**Task objective**
Copy out all lines of the listing below that hold "school".

-----

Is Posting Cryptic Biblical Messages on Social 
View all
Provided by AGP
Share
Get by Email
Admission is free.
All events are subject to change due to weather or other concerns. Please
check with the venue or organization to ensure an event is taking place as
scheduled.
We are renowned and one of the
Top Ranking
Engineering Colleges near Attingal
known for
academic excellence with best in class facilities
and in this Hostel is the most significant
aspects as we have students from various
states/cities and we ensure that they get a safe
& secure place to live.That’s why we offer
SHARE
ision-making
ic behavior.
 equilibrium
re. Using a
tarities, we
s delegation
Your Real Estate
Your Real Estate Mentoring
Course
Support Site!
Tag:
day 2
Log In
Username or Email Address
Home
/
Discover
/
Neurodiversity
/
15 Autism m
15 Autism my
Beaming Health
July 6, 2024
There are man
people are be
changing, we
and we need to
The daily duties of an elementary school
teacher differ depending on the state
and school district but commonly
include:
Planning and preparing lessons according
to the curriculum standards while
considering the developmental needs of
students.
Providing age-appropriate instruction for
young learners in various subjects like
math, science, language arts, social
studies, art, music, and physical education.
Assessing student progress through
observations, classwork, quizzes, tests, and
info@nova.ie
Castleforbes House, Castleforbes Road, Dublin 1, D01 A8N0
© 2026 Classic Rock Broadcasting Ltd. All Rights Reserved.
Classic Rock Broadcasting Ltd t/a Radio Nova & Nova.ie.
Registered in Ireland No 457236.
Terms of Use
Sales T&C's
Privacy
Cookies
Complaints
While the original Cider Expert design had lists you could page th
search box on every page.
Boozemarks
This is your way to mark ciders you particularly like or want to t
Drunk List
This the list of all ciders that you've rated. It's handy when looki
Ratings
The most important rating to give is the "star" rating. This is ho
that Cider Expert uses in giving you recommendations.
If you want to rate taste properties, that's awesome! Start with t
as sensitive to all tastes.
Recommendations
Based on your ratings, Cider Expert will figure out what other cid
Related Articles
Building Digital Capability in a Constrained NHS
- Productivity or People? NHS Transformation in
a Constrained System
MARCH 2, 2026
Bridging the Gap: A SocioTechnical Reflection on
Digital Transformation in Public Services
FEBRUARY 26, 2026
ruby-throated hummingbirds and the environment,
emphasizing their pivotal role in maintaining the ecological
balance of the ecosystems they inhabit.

-----

**Response**
The daily duties of an elementary school
and school district but commonly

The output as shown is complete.